Tetrahedron Inscribed spheres

Take the altitude from vertex $A$ onto the plane $BCD$ , call this altitude $h_1$ , and let the altitude of the small tetrahedron with vertex at $A$ and base parallel to $BCD$ be $h'_1$ , then

$h_1 = 2 r + h'_1$

where $r$ is the radius of the original tetrahedron's in-sphere, hence

$r = \dfrac{3V}{\Sigma A_i}$

Here, $\{ A_i \}$ is the area of the face opposite to $i$ -th vertex, for example $A_1$ is the area of $\triangle BCD$ .

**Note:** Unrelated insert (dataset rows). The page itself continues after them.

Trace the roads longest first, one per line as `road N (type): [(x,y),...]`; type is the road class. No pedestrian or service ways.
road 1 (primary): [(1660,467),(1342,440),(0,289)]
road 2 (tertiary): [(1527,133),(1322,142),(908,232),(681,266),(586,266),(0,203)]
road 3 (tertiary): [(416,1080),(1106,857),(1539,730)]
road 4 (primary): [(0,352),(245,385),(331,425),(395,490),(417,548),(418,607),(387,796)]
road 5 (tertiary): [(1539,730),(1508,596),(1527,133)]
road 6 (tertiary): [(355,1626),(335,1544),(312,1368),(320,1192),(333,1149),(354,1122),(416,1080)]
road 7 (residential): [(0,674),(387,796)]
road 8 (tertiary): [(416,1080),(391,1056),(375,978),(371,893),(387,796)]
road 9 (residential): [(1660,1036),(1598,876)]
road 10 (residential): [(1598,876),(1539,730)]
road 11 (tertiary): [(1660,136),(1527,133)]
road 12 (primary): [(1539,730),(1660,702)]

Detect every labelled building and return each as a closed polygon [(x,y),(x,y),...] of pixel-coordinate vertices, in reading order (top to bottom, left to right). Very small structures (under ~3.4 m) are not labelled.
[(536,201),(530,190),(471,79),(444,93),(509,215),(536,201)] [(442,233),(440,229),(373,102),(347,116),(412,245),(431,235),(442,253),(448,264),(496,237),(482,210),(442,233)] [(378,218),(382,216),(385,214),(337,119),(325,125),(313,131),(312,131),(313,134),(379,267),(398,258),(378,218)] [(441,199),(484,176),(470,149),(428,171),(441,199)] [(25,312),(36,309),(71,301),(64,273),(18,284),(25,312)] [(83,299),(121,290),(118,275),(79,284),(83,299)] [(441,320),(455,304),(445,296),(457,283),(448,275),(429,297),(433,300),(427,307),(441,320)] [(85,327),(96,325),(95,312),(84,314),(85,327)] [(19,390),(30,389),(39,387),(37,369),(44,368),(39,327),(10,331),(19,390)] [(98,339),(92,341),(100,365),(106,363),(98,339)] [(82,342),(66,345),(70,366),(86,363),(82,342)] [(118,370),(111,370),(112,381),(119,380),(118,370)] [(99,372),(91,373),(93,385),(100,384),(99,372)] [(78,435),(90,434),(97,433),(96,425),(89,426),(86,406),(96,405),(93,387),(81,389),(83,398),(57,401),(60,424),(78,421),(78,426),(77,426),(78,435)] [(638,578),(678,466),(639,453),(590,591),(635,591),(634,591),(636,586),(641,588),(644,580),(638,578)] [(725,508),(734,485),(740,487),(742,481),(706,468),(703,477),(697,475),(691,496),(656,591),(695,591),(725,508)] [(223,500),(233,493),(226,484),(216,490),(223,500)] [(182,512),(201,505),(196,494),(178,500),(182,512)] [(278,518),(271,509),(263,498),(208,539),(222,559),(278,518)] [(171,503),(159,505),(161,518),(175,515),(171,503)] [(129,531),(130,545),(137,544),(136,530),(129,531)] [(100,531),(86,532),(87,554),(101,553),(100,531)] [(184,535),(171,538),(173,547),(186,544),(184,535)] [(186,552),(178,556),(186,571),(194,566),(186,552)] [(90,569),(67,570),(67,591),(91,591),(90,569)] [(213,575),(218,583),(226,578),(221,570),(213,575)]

Since, we also have $V = \dfrac{1}{3} A_1 h_1$ , then the above relation becomes,

$h'_1 =\displaystyle h_1 - 2 r = h_1 - 2 \left( \dfrac{ 3V} {\Sigma A_i} \right) = h_1 - 2 \left( \dfrac{A_1 h_1}{\Sigma A_i} \right )$

So that,

$h'_1 =\displaystyle h_1 \left(1 - 2 \left( \dfrac{A_1}{\Sigma A_i} \right) \right)$

Using exactly the same reasoning as above, we deduce that

$h'_2 =\displaystyle h_2 \left(1 - 2 \left( \dfrac{A_2}{\Sigma A_i} \right) \right)$ , $h'_3 =\displaystyle h_3 \left(1 - 2 \left( \dfrac{A_3}{\Sigma A_i} \right) \right)$ , $h'_4 =\displaystyle h_4 \left(1 - 2 \left( \dfrac{A_4}{\Sigma A_i} \right) \right)$

and from similarity it follows that $\dfrac{ h'_1}{h_1} =\dfrac{ r'_1}{r} , \hspace{9pt}\dfrac{ h'_2}{h_2} =\dfrac{ r'_2}{r}, \hspace{9pt}\dfrac{ h'_3}{h_3} =\dfrac{ r'_3}{r}, \hspace{9pt} \dfrac{ h'_4}{h_4} =\dfrac{ r'_4}{r}$

Hence,

$r'_1 + r'_2 + r'_3 + r'_4 = r \left(4 - 2 \left( \dfrac{A_1 +A_2+A_3+A_4}{\Sigma A_i} \right) \right) = r (4 - 2) = \boxed{2 r}$